We hit the Atlantic at Loch Melfort Hotel, where Calum Ross and his wife Rachel, have worked similar wonders at their family-run hideaway. The views to the isles are second to none and when I was back last year Calum explained the philosophy behind their food: “We really are spoiled for choice in Argyll. Whether you want to savour boat-fresh shellfish, or a beautiful piece of perfectly cooked fish.” Soon after chatting to him I was doing just that, enjoying their ‘catch of the day’.
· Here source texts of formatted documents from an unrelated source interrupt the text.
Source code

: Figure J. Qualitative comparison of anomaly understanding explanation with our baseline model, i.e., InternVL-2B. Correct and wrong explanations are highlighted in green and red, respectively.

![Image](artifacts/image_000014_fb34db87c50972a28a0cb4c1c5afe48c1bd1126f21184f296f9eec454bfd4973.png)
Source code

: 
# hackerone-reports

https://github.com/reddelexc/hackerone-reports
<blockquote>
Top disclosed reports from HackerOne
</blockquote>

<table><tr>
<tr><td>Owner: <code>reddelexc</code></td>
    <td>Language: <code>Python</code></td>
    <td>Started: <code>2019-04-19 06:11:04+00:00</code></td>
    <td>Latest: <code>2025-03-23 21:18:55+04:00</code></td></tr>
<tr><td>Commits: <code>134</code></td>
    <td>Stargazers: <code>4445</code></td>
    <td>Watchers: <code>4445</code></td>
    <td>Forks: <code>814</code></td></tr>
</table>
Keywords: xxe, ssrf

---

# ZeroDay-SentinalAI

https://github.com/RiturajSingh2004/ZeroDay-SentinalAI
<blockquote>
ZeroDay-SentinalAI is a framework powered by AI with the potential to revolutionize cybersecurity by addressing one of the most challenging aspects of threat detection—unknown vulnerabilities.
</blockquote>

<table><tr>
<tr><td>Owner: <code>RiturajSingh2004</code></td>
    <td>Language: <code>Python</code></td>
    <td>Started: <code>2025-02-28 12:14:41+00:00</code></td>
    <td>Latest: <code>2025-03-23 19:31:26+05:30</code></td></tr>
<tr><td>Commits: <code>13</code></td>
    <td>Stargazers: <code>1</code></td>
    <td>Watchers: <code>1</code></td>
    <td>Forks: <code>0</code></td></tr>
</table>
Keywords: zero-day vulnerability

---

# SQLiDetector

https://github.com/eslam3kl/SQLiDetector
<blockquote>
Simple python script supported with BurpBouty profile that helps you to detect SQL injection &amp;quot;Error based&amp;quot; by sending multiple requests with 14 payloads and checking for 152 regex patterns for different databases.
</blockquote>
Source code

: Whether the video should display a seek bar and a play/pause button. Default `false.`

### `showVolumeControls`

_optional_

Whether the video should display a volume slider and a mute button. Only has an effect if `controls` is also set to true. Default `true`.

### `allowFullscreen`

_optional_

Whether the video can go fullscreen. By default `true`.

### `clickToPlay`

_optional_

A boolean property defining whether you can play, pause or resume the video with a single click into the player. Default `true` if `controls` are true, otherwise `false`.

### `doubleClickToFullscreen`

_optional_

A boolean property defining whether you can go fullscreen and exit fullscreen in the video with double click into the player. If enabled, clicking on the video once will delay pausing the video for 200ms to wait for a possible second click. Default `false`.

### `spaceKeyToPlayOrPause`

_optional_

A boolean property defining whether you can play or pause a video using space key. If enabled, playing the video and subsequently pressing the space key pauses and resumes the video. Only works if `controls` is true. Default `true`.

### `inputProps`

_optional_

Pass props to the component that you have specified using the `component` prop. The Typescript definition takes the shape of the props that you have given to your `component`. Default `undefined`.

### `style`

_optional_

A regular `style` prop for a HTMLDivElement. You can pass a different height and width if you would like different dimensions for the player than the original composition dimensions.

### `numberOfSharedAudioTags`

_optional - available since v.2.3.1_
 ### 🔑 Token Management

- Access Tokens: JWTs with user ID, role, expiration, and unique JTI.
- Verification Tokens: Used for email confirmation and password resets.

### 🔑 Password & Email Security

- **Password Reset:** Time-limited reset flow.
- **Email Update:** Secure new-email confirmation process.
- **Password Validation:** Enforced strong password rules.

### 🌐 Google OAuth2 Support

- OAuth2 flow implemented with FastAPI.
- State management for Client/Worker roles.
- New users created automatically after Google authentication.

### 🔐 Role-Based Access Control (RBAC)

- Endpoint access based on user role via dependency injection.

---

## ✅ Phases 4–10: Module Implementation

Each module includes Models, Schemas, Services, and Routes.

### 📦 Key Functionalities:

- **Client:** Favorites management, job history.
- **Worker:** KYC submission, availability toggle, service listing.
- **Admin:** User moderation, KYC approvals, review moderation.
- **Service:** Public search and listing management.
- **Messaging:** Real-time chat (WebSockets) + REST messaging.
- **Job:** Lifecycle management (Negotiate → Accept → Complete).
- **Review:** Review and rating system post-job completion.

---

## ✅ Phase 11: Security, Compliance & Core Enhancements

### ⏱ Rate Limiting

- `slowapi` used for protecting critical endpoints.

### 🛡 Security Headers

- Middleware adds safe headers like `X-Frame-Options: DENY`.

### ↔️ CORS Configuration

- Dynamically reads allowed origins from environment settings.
Further north we come to Port Appin, which sports two excellent hotels, both equipped with acclaimed restaurants where the seafood tastes like it has just been plucked from the water. It has. The Pierhouse Hotel is under new management, but seafood remains the focus at this Michelin-acclaimed oasis with views. Loch Leven mussels and Loch Linnhe langoustines star. Airds Hotel oozes character, set in an 18th-century inn. Their ‘Seafood Heaven’ package includes a whopping seven course seafood tasting menu!
Into the isles an epic seafood platter awaits at the award-winning, plush Glenegedale House on Islay. When I was there last autumn owner Emma Clark explained that the seafood “comes straight from the boats to the plate” in just a matter of hours. It tasted like it too; sublime. The Colonsay Hotel reclines inland on Colonsay. How about a wild swim on one of the isle’s starched white beaches before savouring your locally-landed seafood platter?
Over on Coll the Oliphant family have recently expanded the welcoming waterfront Coll Hotel with a spectacular extension designed by acclaimed Scottish architect William Tunnell, but the Coll lobster spaghetti remains one of my favourite seafood dishes in Scotland. They work closely with the local creel fishermen. Elsewhere on Coll at Tigh na Mara Guest House you can dine al fresco. How about Argyll scallop with pea and mint risotto?
Argyll is a glorious corner of Scotland awash with ocean and sea lochs, it’s a joy to see where all that world-class produce comes from. Islay Sea Adventures offer new ‘Seafood Special’ boat trips with scallops plucked straight from the water to the bbq – you can have a go at fishing for your lunch too. Whether it’s on a boat, in a restaurant, staying over at a hotel or visiting a producer, indulging in Argyll’s Seafood Trail is one of the most delicious experiences you’ll ever have.